Arbitrage-Free Term Structure via Spectral Coefficient Constraints
Abstract
We propose a yield curve model that combines three properties rarely found together: (i) arbitrage-free dynamics by construction, (ii) strong empirical fit with interpretable factors, and (iii) partial formal verification in Lean 4. The model represents the yield curve as a spectral decomposition \(y(\tau) = \sum_{k=0}^{K} A_k(t) \cdot \psi_k(\tau)\) where \(\psi_k\) are Fourier-cosine basis functions on the maturity domain and \(A_k(t)\) follow independent Ornstein--Uhlenbeck processes with autocorrelation times \(\tau_k = C \cdot k^{-\alpha}\). The Fejér bound on the coefficients guarantees yield non-negativity (Lean-verified) and, under a weighted extension, forward-rate positivity --- without requiring the Heath--Jarrow--Morton drift condition. Applied to US Treasury data (2004--2025), the first three cosine modes align with the Nelson--Siegel level, slope, and curvature interpretation, PCA explains 99.9\% of yield variance with 3 factors, and the power law \(\tau_k \sim k^{-1.3}\) fits with \(R^2 = 0.76\) across 6 modes in normal regimes.

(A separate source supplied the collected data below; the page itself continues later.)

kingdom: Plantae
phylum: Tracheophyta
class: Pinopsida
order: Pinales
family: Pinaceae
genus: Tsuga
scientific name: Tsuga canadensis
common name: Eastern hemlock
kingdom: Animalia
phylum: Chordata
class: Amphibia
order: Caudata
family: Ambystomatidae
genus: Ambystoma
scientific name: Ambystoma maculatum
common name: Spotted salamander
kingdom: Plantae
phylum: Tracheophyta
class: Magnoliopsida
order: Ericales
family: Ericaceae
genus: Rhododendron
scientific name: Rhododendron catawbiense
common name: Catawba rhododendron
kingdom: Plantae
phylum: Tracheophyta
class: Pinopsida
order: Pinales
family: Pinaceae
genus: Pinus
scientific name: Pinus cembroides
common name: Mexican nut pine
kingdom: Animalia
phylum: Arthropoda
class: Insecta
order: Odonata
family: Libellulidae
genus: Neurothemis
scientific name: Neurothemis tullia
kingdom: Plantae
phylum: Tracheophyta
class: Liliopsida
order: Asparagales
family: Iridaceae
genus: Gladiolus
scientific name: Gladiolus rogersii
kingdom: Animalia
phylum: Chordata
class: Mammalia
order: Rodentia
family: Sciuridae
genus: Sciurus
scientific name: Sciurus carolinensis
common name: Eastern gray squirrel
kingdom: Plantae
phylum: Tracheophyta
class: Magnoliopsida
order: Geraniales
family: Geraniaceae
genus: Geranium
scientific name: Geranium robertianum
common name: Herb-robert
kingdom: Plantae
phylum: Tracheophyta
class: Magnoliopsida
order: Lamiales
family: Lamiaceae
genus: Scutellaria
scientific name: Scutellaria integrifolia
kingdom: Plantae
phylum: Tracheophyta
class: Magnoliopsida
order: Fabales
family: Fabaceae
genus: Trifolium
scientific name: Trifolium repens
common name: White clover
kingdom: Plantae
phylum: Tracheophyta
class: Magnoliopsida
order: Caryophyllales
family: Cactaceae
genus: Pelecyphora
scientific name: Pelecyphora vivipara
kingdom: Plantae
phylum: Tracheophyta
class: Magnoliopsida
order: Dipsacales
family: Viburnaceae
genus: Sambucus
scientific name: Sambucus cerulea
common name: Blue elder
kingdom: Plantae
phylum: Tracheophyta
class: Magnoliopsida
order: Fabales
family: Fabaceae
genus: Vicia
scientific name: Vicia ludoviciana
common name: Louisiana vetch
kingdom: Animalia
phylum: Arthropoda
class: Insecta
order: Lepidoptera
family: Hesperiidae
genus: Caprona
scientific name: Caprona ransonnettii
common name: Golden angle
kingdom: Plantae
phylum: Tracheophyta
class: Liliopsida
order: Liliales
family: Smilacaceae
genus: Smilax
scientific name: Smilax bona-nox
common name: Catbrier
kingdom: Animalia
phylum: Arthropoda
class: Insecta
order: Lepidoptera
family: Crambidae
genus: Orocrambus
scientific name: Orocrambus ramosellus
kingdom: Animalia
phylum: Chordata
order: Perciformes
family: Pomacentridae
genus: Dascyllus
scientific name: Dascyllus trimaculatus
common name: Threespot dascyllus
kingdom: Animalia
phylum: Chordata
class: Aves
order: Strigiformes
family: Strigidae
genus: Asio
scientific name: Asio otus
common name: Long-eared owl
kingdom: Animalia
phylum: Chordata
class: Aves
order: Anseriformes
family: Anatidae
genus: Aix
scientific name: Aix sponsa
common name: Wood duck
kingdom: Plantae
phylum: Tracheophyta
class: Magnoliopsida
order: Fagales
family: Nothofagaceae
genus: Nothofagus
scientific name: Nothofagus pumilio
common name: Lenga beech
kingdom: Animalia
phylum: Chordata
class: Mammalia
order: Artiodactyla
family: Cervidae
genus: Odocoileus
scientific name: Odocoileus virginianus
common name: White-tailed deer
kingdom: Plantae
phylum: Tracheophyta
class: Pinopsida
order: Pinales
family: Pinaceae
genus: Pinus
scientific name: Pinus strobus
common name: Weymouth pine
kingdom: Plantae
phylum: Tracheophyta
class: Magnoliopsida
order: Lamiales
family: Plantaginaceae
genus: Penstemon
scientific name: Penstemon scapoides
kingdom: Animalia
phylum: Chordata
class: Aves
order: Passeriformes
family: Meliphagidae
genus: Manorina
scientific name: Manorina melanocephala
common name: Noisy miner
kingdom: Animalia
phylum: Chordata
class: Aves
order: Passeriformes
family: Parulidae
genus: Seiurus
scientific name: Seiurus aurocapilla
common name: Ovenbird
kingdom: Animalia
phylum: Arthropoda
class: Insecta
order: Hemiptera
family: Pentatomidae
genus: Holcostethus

The power law breaks down during crises. The term premium decomposes naturally into mode risk premia. Core structural results (yield non-negativity, OU dynamics, power-law monotonicity) are machine-verified in Lean 4 with zero sorry.
Novelty
Replacing the HJM drift condition with a state-space Fejér coefficient bound to enforce no-arbitrage in a spectral yield curve model, plus documenting an empirical power-law decay in factor mean-reversion times.